_What this task involves_. Starting with the first line of the data below, copy each line up to and including the one containing "33: (334, 181, 3.57)". Pictures stay out.

_Extracted entries_.
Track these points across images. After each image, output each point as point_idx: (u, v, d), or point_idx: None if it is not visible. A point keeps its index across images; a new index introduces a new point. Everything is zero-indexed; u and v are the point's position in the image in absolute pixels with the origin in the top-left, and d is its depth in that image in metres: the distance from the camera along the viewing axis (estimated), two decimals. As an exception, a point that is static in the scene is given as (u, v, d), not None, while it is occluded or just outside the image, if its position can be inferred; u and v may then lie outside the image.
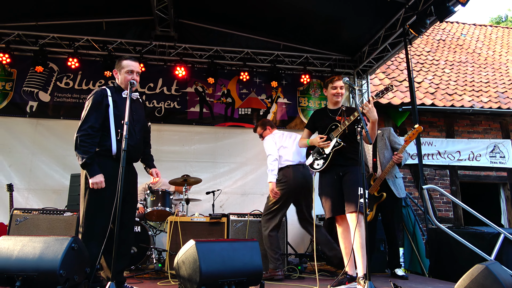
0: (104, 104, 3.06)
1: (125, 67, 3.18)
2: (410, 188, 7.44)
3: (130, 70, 3.17)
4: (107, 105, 3.06)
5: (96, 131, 3.00)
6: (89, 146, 2.96)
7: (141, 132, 3.27)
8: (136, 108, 3.24)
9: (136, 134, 3.16)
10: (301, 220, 4.49)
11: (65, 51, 6.37)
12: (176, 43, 6.52)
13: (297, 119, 7.04)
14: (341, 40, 6.66)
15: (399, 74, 8.70)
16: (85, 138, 2.98)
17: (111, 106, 3.05)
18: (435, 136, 7.81)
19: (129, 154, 2.98)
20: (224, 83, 6.98)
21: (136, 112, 3.22)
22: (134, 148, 3.11)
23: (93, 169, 2.94)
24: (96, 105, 3.05)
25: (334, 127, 3.63)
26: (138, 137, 3.19)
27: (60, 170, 6.18)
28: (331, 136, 3.61)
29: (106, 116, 3.05)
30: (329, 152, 3.58)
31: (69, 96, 6.46)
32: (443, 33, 11.79)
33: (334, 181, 3.57)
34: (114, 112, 3.03)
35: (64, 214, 4.53)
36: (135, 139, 3.14)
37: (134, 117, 3.16)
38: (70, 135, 6.25)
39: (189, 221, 4.59)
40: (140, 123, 3.25)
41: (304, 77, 6.79)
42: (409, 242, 5.41)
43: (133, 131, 3.12)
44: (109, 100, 3.08)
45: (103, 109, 3.04)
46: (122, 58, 3.27)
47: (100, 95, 3.09)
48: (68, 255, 2.48)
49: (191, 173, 6.15)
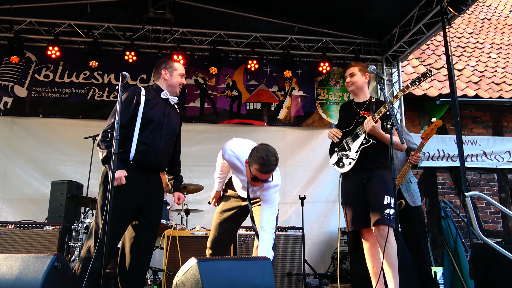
0: (135, 101, 3.18)
1: (178, 69, 3.43)
2: (450, 195, 7.38)
3: (183, 74, 3.46)
4: (137, 103, 3.19)
5: (122, 128, 3.10)
6: (111, 140, 3.04)
7: (171, 141, 3.37)
8: (170, 114, 3.36)
9: (162, 139, 3.25)
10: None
11: (44, 38, 6.45)
12: (173, 27, 6.56)
13: (315, 115, 7.03)
14: (366, 21, 6.63)
15: (436, 60, 8.62)
16: (108, 133, 3.08)
17: (141, 105, 3.18)
18: (479, 133, 7.72)
19: (147, 160, 3.11)
20: (229, 73, 7.00)
21: (169, 117, 3.33)
22: (156, 154, 3.19)
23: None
24: (126, 102, 3.19)
25: (362, 120, 3.59)
26: (164, 143, 3.27)
27: (39, 177, 6.25)
28: (358, 131, 3.58)
29: (134, 115, 3.17)
30: (356, 150, 3.55)
31: (49, 90, 6.53)
32: (488, 11, 11.66)
33: (357, 188, 3.54)
34: (144, 112, 3.15)
35: (45, 227, 4.57)
36: (159, 144, 3.22)
37: (165, 121, 3.27)
38: (51, 135, 6.49)
39: (189, 235, 4.61)
40: (171, 131, 3.34)
41: (323, 65, 6.78)
42: (449, 260, 5.37)
43: (159, 135, 3.22)
44: (141, 98, 3.22)
45: (133, 107, 3.17)
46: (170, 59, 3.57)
47: (133, 91, 3.25)
48: (50, 275, 2.50)
49: (191, 179, 6.19)
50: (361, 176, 3.53)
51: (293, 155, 6.84)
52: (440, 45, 9.16)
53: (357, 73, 3.69)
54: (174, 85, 3.41)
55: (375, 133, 3.40)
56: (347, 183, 3.67)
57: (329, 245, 6.50)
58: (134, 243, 3.17)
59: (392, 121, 3.01)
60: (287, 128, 6.97)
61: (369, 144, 3.44)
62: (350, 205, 3.59)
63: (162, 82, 3.40)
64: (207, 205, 5.73)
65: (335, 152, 3.77)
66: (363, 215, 3.47)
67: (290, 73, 6.75)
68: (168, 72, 3.40)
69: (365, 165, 3.52)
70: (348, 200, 3.61)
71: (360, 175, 3.53)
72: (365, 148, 3.48)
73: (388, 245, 3.23)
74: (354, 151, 3.55)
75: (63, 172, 6.24)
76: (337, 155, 3.73)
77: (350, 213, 3.57)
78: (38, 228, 4.56)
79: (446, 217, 5.51)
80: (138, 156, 3.08)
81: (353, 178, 3.58)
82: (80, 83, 6.59)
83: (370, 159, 3.51)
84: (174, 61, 3.48)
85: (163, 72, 3.40)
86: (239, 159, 3.29)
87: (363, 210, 3.48)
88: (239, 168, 3.32)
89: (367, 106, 3.64)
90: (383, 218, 3.27)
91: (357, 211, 3.51)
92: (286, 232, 5.06)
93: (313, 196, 6.64)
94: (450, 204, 7.01)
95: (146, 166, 3.14)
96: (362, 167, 3.53)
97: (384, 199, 3.31)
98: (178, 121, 3.48)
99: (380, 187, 3.39)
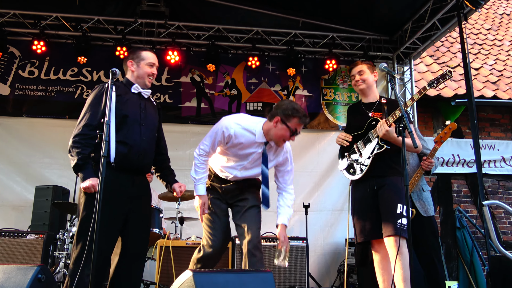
0: (104, 99, 3.16)
1: (145, 58, 3.37)
2: (466, 204, 7.37)
3: (152, 63, 3.38)
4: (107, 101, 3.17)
5: (93, 129, 3.09)
6: (83, 147, 3.04)
7: (152, 137, 3.37)
8: (146, 108, 3.35)
9: (143, 136, 3.24)
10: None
11: (29, 31, 6.45)
12: (167, 21, 6.56)
13: (321, 116, 7.03)
14: (377, 15, 6.63)
15: (451, 58, 8.62)
16: (79, 139, 3.07)
17: (113, 102, 3.12)
18: (498, 137, 7.71)
19: (130, 162, 3.10)
20: (227, 70, 7.00)
21: (145, 112, 3.32)
22: (138, 154, 3.18)
23: (86, 171, 3.02)
24: (95, 101, 3.18)
25: (374, 123, 3.58)
26: (146, 140, 3.26)
27: (22, 182, 6.23)
28: (370, 135, 3.56)
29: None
30: (368, 156, 3.53)
31: (34, 88, 6.52)
32: (507, 5, 11.67)
33: (367, 196, 3.53)
34: (117, 109, 3.12)
35: (28, 236, 4.56)
36: (141, 142, 3.20)
37: (142, 117, 3.26)
38: (35, 137, 6.48)
39: (184, 246, 4.59)
40: (150, 126, 3.34)
41: (330, 62, 6.77)
42: (465, 274, 5.36)
43: (139, 133, 3.21)
44: (112, 94, 3.17)
45: (103, 106, 3.15)
46: (138, 48, 3.52)
47: (101, 89, 3.23)
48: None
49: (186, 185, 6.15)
50: (372, 183, 3.51)
51: (297, 159, 6.75)
52: (455, 42, 9.15)
53: (366, 70, 3.67)
54: (141, 76, 3.34)
55: (389, 138, 3.39)
56: (357, 190, 3.65)
57: (335, 257, 6.47)
58: (124, 253, 3.14)
59: (405, 123, 3.00)
60: (290, 130, 6.94)
61: (382, 150, 3.43)
62: (359, 214, 3.57)
63: (131, 75, 3.37)
64: (203, 213, 5.74)
65: (345, 157, 3.75)
66: (374, 225, 3.46)
67: (293, 71, 6.75)
68: (135, 62, 3.36)
69: (377, 172, 3.50)
70: (358, 209, 3.60)
71: (371, 182, 3.52)
72: (377, 154, 3.46)
73: (401, 257, 3.21)
74: (366, 157, 3.53)
75: (48, 176, 6.22)
76: (347, 160, 3.71)
77: (359, 223, 3.55)
78: (20, 237, 4.55)
79: (462, 227, 5.49)
80: (119, 158, 3.05)
81: (364, 185, 3.57)
82: (67, 80, 6.57)
83: (382, 165, 3.50)
84: (142, 51, 3.43)
85: (129, 64, 3.37)
86: (249, 130, 3.40)
87: (374, 220, 3.46)
88: (246, 143, 3.40)
89: (377, 106, 3.62)
90: (396, 229, 3.25)
91: (368, 220, 3.50)
92: (289, 242, 5.02)
93: (318, 203, 6.62)
94: (466, 214, 6.99)
95: (130, 168, 3.13)
96: (373, 174, 3.52)
97: (397, 208, 3.30)
98: (156, 115, 3.46)
99: (392, 195, 3.37)
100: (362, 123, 3.63)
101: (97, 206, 2.63)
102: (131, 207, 3.14)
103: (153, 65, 3.40)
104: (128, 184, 3.12)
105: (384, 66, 3.33)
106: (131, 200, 3.14)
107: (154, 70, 3.41)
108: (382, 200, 3.44)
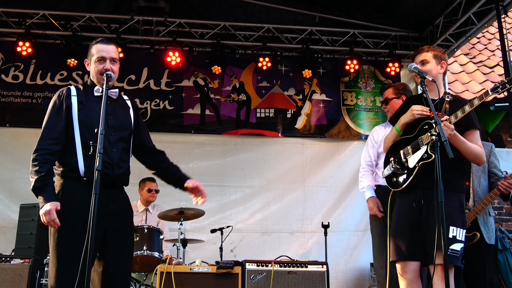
0: (65, 106, 3.15)
1: (94, 54, 3.28)
2: (508, 223, 7.30)
3: (100, 57, 3.24)
4: (68, 108, 3.15)
5: (55, 143, 3.08)
6: (40, 164, 3.00)
7: (124, 144, 3.32)
8: (114, 111, 3.30)
9: (112, 145, 3.21)
10: None
11: (13, 31, 6.53)
12: (167, 18, 6.60)
13: (341, 124, 7.02)
14: (403, 9, 6.64)
15: (489, 57, 8.60)
16: (36, 155, 3.04)
17: (74, 109, 3.13)
18: (544, 146, 7.66)
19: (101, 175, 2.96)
20: (235, 73, 7.03)
21: (113, 115, 3.27)
22: (109, 164, 3.15)
23: (44, 195, 2.96)
24: (54, 110, 3.17)
25: (427, 127, 3.45)
26: (116, 150, 3.24)
27: (5, 199, 6.28)
28: (420, 141, 3.49)
29: (69, 123, 3.14)
30: (413, 165, 3.46)
31: (19, 94, 6.58)
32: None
33: (412, 210, 3.46)
34: (80, 116, 3.12)
35: (12, 261, 4.57)
36: (112, 153, 3.19)
37: (110, 123, 3.21)
38: (20, 149, 6.51)
39: (188, 271, 4.58)
40: (120, 131, 3.30)
41: (351, 63, 6.77)
42: (509, 303, 5.29)
43: (108, 142, 3.17)
44: (73, 100, 3.17)
45: (64, 114, 3.14)
46: (92, 42, 3.38)
47: (60, 95, 3.20)
48: (19, 320, 2.50)
49: (189, 202, 6.15)
50: (419, 196, 3.43)
51: (314, 173, 6.81)
52: (493, 39, 9.12)
53: (431, 60, 3.53)
54: (93, 75, 3.28)
55: (454, 142, 3.29)
56: (400, 201, 3.58)
57: (359, 284, 6.45)
58: (104, 279, 3.09)
59: (438, 131, 2.97)
60: (307, 139, 6.96)
61: (430, 160, 3.33)
62: (399, 229, 3.50)
63: (91, 76, 3.31)
64: (208, 234, 5.74)
65: (389, 162, 3.69)
66: (413, 245, 3.40)
67: (310, 73, 6.76)
68: (88, 60, 3.32)
69: (425, 185, 3.41)
70: (398, 223, 3.53)
71: (418, 194, 3.44)
72: (425, 164, 3.39)
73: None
74: (411, 166, 3.47)
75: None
76: (391, 167, 3.67)
77: (397, 239, 3.49)
78: (3, 262, 4.56)
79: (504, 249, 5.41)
80: (89, 172, 3.01)
81: (409, 197, 3.49)
82: (56, 85, 6.60)
83: (432, 177, 3.19)
84: (94, 44, 3.31)
85: (85, 63, 3.34)
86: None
87: (413, 239, 3.40)
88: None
89: (439, 105, 3.43)
90: (448, 256, 3.16)
91: (407, 239, 3.44)
92: (307, 267, 4.99)
93: (339, 223, 6.60)
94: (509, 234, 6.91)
95: (103, 182, 2.95)
96: (421, 186, 3.44)
97: (450, 230, 3.23)
98: (128, 115, 3.39)
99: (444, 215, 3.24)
100: (415, 125, 3.53)
101: (91, 225, 2.63)
102: (108, 224, 3.08)
103: (104, 59, 3.23)
104: (103, 200, 2.99)
105: (414, 67, 3.31)
106: (107, 217, 3.07)
107: (107, 65, 3.22)
108: (429, 219, 3.32)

_Worked solution_.
Track these points across images. After each image, output each point as point_idx: (u, v, d), or point_idx: None if it is not visible. A point keeps its index across images; a new index introduces a new point. Everything is zero-indexed; u and v are the point's position in the image in absolute pixels with the origin in the top-left, and d is its depth in that image in metres: the distance from the camera along the viewing axis (estimated), two decimals. As an exception, a point that is static in the scene is given as (u, v, d), not None, while it is occluded or just outside the image, if its position can be inferred; u and v may then lie outside the image.
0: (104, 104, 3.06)
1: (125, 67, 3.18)
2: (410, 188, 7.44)
3: (130, 70, 3.17)
4: (107, 105, 3.06)
5: (96, 131, 3.00)
6: (89, 146, 2.96)
7: (141, 132, 3.27)
8: (136, 108, 3.24)
9: (136, 134, 3.16)
10: (301, 220, 4.49)
11: (65, 51, 6.37)
12: (176, 43, 6.52)
13: (297, 119, 7.04)
14: (341, 40, 6.66)
15: (399, 74, 8.70)
16: (85, 138, 2.98)
17: (111, 106, 3.05)
18: (435, 136, 7.81)
19: (129, 154, 2.98)
20: (224, 83, 6.98)
21: (136, 112, 3.22)
22: (134, 148, 3.11)
23: (93, 169, 2.94)
24: (96, 105, 3.05)
25: (334, 127, 3.63)
26: (138, 137, 3.19)
27: (60, 170, 6.18)
28: (331, 136, 3.61)
29: (106, 116, 3.05)
30: (329, 152, 3.58)
31: (69, 96, 6.46)
32: (443, 33, 11.79)
33: (334, 181, 3.57)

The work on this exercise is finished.